歌川広重・名所江戸百景

歌川広重・名所江戸百景

「名所江戸百景」は広重最晩年の作品であり、その死の直前まで制作が続けられた代表作。最終的には完成せず、二代広重の補筆が加わって、「一立斎広重 一世一代 江戸百景」として刊行された。版元は魚屋栄吉。

何気ない江戸の風景であるが、近景と遠景の極端な切り取り方や、俯瞰、鳥瞰などを駆使した視点、またズームアップを多岐にわたって取り入れるなど斬新な構図が多く、視覚的な面白さもさることながら、多版刷りの技術も工夫を重ねて風景浮世絵としての完成度は随一ともいわれている。

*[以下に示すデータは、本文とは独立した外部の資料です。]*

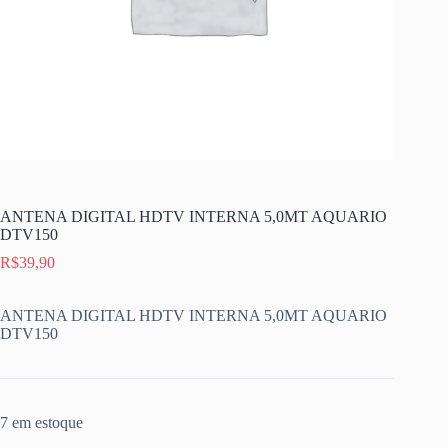
ANTENA DIGITAL HDTV INTERNA 5,0MT AQUARIO
DTV150
R$
39,90
ANTENA DIGITAL HDTV INTERNA 5,0MT AQUARIO
DTV150
7 em estoque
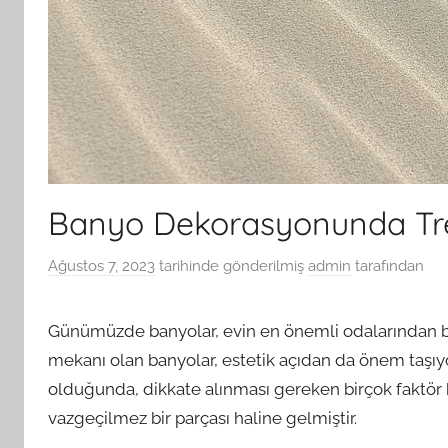
Banyo Dekorasyonunda Tre
Ağustos 7, 2023
tarihinde gönderilmiş
admin
tarafından
Günümüzde banyolar, evin en önemli odalarından bir
mekanı olan banyolar, estetik açıdan da önem taşı
olduğunda, dikkate alınması gereken birçok faktör b
vazgeçilmez bir parçası haline gelmiştir.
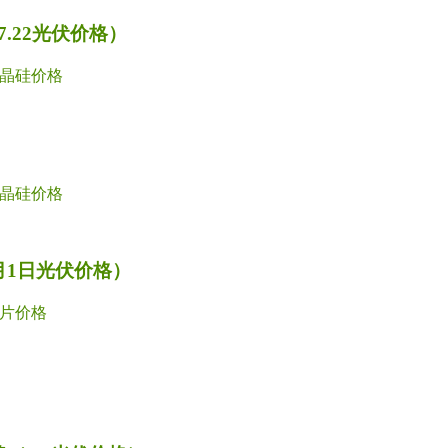
.22光伏价格）
晶硅价格
晶硅价格
月1日光伏价格）
片价格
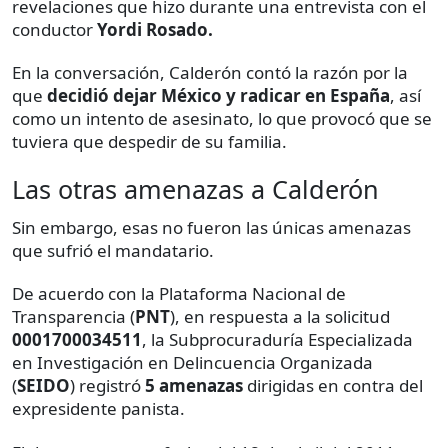
revelaciones que hizo durante una entrevista con el
conductor
Yordi Rosado.
En la conversación, Calderón contó la razón por la
que
decidió dejar México y radicar en España
, así
como un intento de asesinato, lo que provocó que se
tuviera que despedir de su familia.
Las otras amenazas a Calderón
Sin embargo, esas no fueron las únicas amenazas
que sufrió el mandatario.
De acuerdo con la Plataforma Nacional de
Transparencia (
PNT
), en respuesta a la solicitud
0001700034511
, la Subprocuraduría Especializada
en Investigación en Delincuencia Organizada
(
SEIDO
) registró
5 amenazas
dirigidas en contra del
expresidente panista.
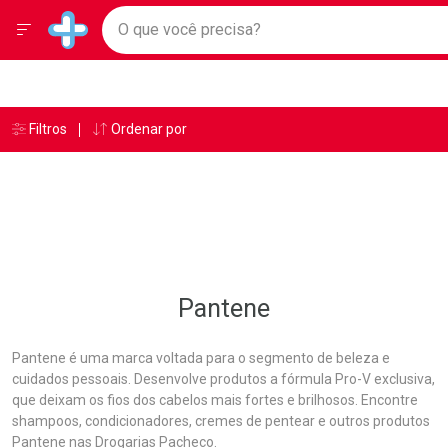
Drogarias Pacheco
Menu
Ir direto para a home
O que você precisa?
Baixe nosso APP e aproveite Ofertas Exclusivas!
Navegue pela página
Ir direto para o conteúdo
Faça a sua busca
Ir direto para a busca
Ir direto para a conta
Ir direto para a ajuda
Âncoras
Breadcrumb
Filtros
Ordenar por
Drogarias Pacheco
Pantene
Ir direto para a notificações
Ir direto para o carrinho
Ir direto para o menu
Pantene
Pantene é uma marca voltada para o segmento de beleza e
cuidados pessoais. Desenvolve produtos a fórmula Pro-V exclusiva,
que deixam os fios dos cabelos mais fortes e brilhosos. Encontre
shampoos, condicionadores, cremes de pentear e outros produtos
Pantene nas Drogarias Pacheco.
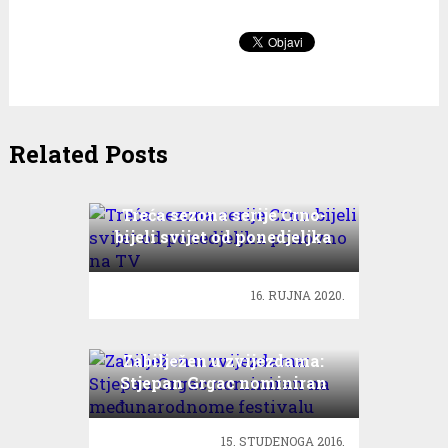
Related Posts
Treća sezona serije Crno-
bijeli svijet od ponedjeljka
ponovno na TV
16. RUJNA 2020.
Zabilježen u zvijezdama:
Stjepan Grgac nominiran
na međunarodnome
festivalu
15. STUDENOGA 2016.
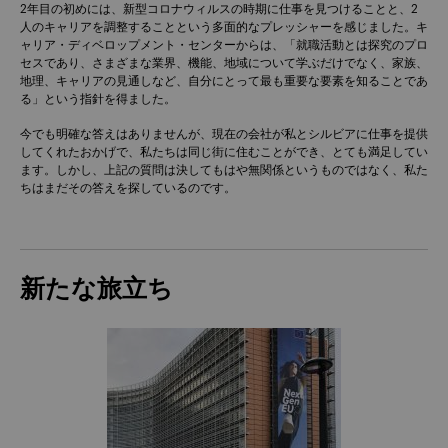
2年目の初めには、新型コロナウィルスの時期に仕事を見つけることと、2
人のキャリアを調整することという多面的なプレッシャーを感じました。キ
ャリア・ディベロップメント・センターからは、「就職活動とは探究のプロ
セスであり、さまざまな業界、機能、地域について学ぶだけでなく、家族、
地理、キャリアの見通しなど、自分にとって最も重要な要素を知ることであ
る」という指針を得ました。
今でも明確な答えはありませんが、現在の会社が私とシルビアに仕事を提供
してくれたおかげで、私たちは同じ街に住むことができ、とても満足してい
ます。しかし、上記の質問は決してもはや無関係というものではなく、私た
ちはまだその答えを探しているのです。
新たな旅立ち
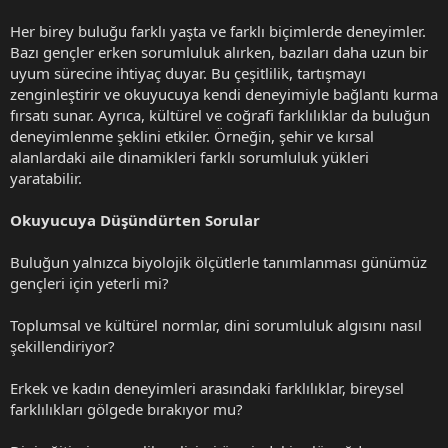
Her birey buluğu farklı yaşta ve farklı biçimlerde deneyimler.
Bazı gençler erken sorumluluk alırken, bazıları daha uzun bir
uyum sürecine ihtiyaç duyar. Bu çeşitlilik, tartışmayı
zenginleştirir ve okuyucuya kendi deneyimiyle bağlantı kurma
fırsatı sunar. Ayrıca, kültürel ve coğrafi farklılıklar da buluğun
deneyimlenme şeklini etkiler. Örneğin, şehir ve kırsal
alanlardaki aile dinamikleri farklı sorumluluk yükleri
yaratabilir.
Okuyucuya Düşündürten Sorular
Buluğun yalnızca biyolojik ölçütlerle tanımlanması günümüz
gençleri için yeterli mi?
Toplumsal ve kültürel normlar, dini sorumluluk algısını nasıl
şekillendiriyor?
Erkek ve kadın deneyimleri arasındaki farklılıklar, bireysel
farklılıkları gölgede bırakıyor mu?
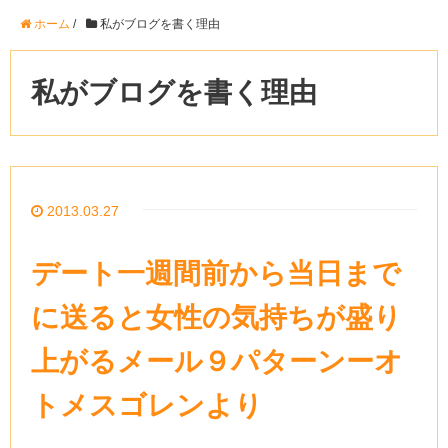
ホーム
/
私がブログを書く理由
私がブログを書く理由
2013.03.27
デート一週間前から当日まで
に送ると女性の気持ちが盛り
上がるメール９パターンーオ
トメスゴレンより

その魅力は江戸の人々を魅了し当時のベストセラーとなり、どの絵も1万から1万5千部の後摺りを要したほどだった。反面、多くの後摺りでは色数を減らし、手間のかかるぼかしを省略したため、本来の作品が持つ味わいを損ねることにもなった。
実際に「大はしあたけの夕立」や「亀戸梅屋舗」を模写したゴッホ、「京橋竹河岸」に触発され『青と金のノクターン-オールド・バターシー・ブリッジ』を描いたホイッスラーをはじめ、日本的な「ジャポニスム」の代表作として西洋の画家に多大な影響を与えたシリーズでもある。

江戸は安政2年(1854年)の安政の大地震で被害を受けており、名所江戸百景は災害からの復興を祈念した世直しの意図もあった点が指摘されている。